INPUT DATA:
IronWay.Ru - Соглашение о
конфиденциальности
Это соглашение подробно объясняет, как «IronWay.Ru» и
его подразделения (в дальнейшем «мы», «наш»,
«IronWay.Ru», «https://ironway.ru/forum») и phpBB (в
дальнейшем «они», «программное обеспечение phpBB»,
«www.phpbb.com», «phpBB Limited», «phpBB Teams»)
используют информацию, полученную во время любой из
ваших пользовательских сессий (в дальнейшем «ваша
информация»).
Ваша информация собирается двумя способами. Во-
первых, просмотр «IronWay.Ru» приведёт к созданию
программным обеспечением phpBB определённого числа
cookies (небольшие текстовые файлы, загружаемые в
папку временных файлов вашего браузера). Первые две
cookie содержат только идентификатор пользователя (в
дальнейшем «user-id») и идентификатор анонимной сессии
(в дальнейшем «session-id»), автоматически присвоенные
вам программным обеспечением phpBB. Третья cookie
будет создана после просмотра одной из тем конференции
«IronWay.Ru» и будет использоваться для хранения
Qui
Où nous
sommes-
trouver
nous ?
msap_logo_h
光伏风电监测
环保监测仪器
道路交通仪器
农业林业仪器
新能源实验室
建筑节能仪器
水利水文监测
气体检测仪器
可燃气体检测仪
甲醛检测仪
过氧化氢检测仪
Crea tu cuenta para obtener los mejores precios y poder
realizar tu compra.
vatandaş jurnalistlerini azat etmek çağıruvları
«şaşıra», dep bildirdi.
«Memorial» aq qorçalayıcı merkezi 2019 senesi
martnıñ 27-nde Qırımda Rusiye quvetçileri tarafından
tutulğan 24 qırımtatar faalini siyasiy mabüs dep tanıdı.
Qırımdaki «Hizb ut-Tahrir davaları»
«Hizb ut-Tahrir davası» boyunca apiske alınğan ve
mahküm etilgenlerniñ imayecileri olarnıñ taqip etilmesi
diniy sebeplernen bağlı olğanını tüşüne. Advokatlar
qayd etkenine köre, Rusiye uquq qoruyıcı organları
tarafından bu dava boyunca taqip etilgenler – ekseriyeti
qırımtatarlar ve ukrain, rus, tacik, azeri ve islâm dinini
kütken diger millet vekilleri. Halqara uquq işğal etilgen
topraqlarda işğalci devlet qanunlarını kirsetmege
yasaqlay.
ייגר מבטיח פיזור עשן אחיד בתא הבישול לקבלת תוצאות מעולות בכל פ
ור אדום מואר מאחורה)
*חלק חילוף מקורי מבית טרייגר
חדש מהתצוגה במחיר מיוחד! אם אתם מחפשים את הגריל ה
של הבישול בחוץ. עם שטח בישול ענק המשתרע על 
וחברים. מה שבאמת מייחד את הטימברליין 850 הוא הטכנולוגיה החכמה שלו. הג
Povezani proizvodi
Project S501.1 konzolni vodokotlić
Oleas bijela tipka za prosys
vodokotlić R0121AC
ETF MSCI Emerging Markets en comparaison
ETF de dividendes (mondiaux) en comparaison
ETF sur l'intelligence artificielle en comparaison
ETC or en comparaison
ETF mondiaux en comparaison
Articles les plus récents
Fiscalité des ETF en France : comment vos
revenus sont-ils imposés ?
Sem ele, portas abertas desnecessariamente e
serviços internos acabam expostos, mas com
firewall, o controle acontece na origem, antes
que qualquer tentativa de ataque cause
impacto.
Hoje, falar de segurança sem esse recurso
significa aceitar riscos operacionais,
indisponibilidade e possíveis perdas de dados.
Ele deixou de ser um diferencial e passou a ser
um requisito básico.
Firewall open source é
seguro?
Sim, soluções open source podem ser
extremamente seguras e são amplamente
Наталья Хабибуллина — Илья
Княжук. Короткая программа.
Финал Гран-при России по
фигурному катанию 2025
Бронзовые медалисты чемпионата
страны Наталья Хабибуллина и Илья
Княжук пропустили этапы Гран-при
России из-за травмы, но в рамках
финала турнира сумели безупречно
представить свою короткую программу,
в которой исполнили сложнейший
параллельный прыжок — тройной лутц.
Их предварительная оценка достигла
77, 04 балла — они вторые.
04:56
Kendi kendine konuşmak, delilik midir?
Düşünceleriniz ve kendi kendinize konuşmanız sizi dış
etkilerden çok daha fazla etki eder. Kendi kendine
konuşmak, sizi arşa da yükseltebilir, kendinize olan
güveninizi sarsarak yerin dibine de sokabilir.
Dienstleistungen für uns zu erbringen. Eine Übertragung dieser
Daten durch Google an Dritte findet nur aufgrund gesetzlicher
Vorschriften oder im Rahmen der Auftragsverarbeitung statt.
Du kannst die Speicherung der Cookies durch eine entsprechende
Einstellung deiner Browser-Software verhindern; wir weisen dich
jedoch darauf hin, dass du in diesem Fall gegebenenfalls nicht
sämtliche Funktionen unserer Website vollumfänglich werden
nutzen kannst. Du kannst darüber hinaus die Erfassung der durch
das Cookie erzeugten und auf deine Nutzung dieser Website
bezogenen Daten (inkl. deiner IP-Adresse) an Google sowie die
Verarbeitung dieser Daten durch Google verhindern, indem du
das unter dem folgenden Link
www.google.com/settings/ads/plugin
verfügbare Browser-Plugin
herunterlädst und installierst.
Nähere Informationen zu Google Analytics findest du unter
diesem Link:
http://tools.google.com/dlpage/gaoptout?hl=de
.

PROBLEM STATEMENT:
Please update the material from its first line through the line that contains "ваших пользовательских сессий" by replacing "дальнейшем" with "последующем". Return only those lines, with nothing else changed.

REPLY TO THE TASK:
IronWay.Ru - Соглашение о
конфиденциальности
Это соглашение подробно объясняет, как «IronWay.Ru» и
его подразделения (в последующем «мы», «наш»,
«IronWay.Ru», «https://ironway.ru/forum») и phpBB (в
последующем «они», «программное обеспечение phpBB»,
«www.phpbb.com», «phpBB Limited», «phpBB Teams»)
используют информацию, полученную во время любой из
ваших пользовательских сессий (в последующем «ваша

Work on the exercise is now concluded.